Community champions leading the way for Biosecurity Week

As part of Biosecurity Week (21–27 July), we’re celebrating the people and groups across Waitaha/Canterbury working hard to protect and restore our unique biodiversity.

Whether it’s removing invasive pests, restoring native habitats, or educating the next generation, these local champions are building a better future through ‘haumaru koiora kia pai ā mua — biosecurity for a better future’.

Some of these projects include pest and weed control, adding biosecurity to the school curriculum, removing wilding pines, and protecting our native wildlife, and span across the whole of Waitaha.

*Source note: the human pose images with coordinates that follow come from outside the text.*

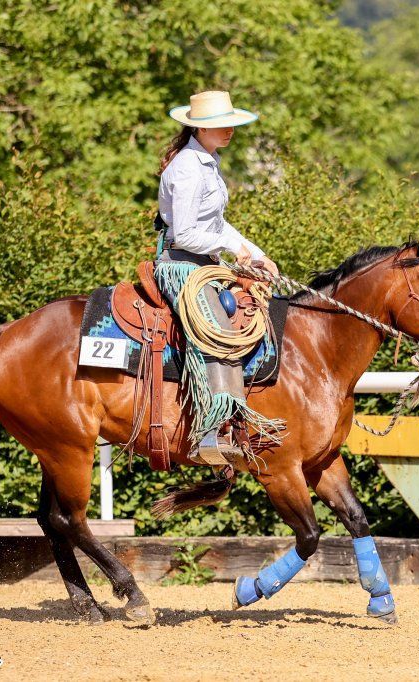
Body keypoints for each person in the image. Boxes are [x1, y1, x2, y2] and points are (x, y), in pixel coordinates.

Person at [154, 90, 283, 466]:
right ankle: (211, 429)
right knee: (218, 330)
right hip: (181, 264)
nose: (227, 130)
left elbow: (218, 224)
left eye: (229, 124)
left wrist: (255, 253)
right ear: (197, 126)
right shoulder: (188, 168)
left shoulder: (208, 161)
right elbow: (186, 234)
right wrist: (234, 249)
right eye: (218, 125)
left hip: (204, 263)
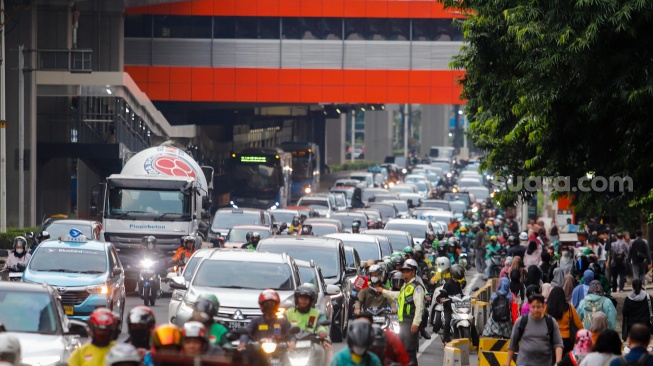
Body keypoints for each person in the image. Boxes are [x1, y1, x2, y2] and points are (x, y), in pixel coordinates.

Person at [379, 259, 425, 365]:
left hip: (410, 322)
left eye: (407, 272)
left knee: (410, 352)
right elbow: (397, 295)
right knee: (402, 350)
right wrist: (383, 291)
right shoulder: (406, 286)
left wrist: (416, 323)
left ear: (413, 272)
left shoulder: (416, 287)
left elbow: (419, 306)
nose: (404, 274)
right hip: (402, 322)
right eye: (403, 272)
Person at [507, 294, 564, 366]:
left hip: (545, 363)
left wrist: (558, 362)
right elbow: (512, 344)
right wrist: (507, 363)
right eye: (533, 307)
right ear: (529, 307)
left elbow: (558, 343)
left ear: (543, 307)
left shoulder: (551, 322)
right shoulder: (521, 321)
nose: (536, 310)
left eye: (538, 307)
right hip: (524, 363)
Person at [285, 283, 333, 357]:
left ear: (311, 300)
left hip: (312, 342)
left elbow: (321, 325)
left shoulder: (317, 313)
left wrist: (322, 333)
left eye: (306, 298)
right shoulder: (288, 313)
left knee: (327, 350)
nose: (303, 300)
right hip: (291, 342)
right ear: (297, 299)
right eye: (301, 298)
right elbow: (282, 327)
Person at [435, 264, 467, 345]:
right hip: (449, 307)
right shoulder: (448, 284)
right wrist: (441, 299)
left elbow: (460, 294)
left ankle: (475, 341)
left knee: (469, 320)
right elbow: (439, 296)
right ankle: (446, 340)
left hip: (458, 307)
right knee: (447, 322)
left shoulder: (457, 284)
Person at [545, 287, 584, 353]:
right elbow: (579, 326)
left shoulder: (546, 309)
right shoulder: (570, 308)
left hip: (551, 338)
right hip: (567, 340)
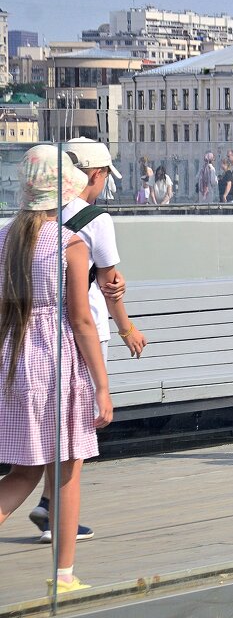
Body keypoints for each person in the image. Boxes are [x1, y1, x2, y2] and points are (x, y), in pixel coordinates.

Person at [0, 146, 111, 595]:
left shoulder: (5, 238)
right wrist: (102, 388)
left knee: (23, 472)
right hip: (57, 358)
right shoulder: (71, 243)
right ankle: (64, 577)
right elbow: (82, 321)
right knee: (65, 471)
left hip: (14, 355)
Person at [26, 139, 148, 545]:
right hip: (83, 330)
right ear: (93, 175)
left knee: (50, 425)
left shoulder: (29, 219)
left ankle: (47, 502)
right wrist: (128, 328)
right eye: (101, 179)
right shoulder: (94, 218)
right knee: (77, 427)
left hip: (31, 338)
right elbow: (110, 285)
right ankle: (58, 518)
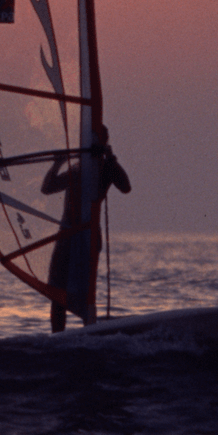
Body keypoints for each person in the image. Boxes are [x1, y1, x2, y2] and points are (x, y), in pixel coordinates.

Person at [40, 125, 130, 332]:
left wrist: (111, 157)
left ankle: (89, 330)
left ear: (103, 142)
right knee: (57, 290)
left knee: (86, 292)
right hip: (66, 233)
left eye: (94, 139)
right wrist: (58, 163)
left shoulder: (105, 167)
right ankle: (58, 336)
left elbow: (125, 187)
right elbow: (47, 188)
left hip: (88, 234)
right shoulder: (77, 168)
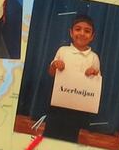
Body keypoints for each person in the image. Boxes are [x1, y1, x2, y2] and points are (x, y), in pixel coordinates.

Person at [42, 14, 99, 142]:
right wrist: (55, 65)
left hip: (78, 106)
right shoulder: (63, 50)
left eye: (87, 31)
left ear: (92, 36)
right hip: (58, 101)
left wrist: (92, 73)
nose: (82, 33)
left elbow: (96, 81)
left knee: (70, 135)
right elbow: (51, 73)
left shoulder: (94, 57)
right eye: (78, 29)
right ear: (71, 33)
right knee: (50, 131)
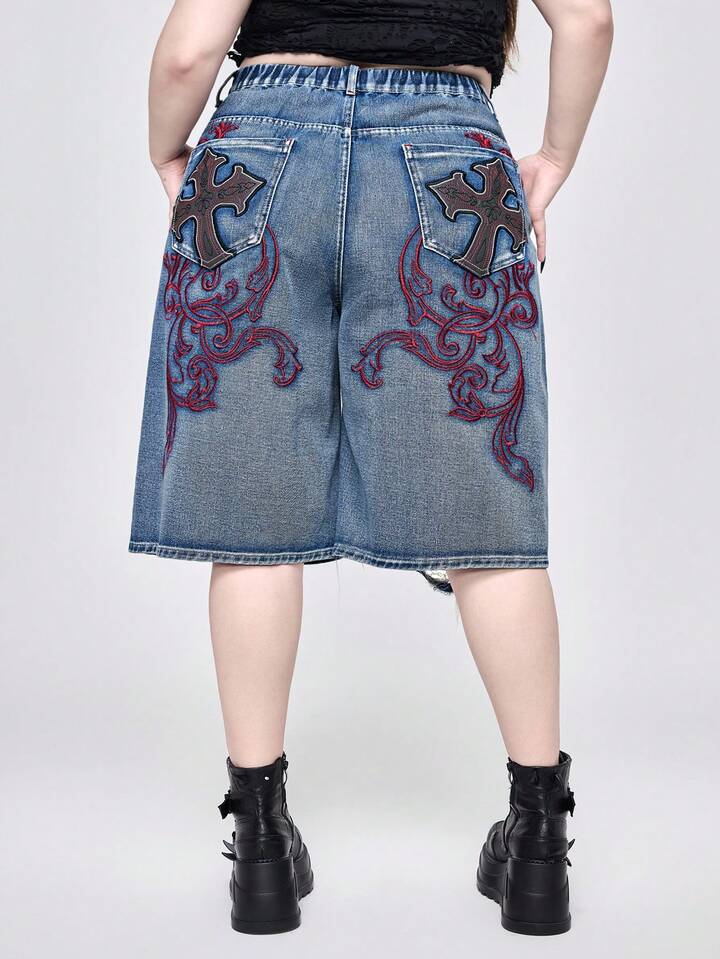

Nature returns to the valley

On Banks Peninsula, Lawrence Smith is leading the charge with reWild Wainui, a grassroots project helping nature regenerate through weeding, pest control, and native planting. The community-led effort has already removed large patches of invasive banana passionfruit and seen a 3,000-strong drop in pest numbers over the past two years.

Landowners are getting involved too, converting marginal land back to native bush — and nature is responding. Kererū are returning in flocks, and for the first time, tūī have begun nesting in the valley.

“There’s a great deal of pride in the community knowing Wainui is now a better place for all our visitors and residents – whether they’re feathered or two-legged,” said Lawrence.

Growing guardians of the future

At Tai Tapu School, biosecurity is being built into the curriculum — and the local environment. Back in May, 143 students helped plant 420 native seedlings along the Huritini awa/Halswell River, deepening their learning through The Ripple Effect learning theme and hands-on sessions with Enviroschools Waitaha and Predator Free Port Hills.

The school has since launched its own trapping programme and hopes to become a community hub for Predator Free Port Hills, working closely with Te Ara Kākāriki to connect and expand green corridors across the region.

This growing movement is empowering young people to take ownership of protecting native ecosystems — today and into the future.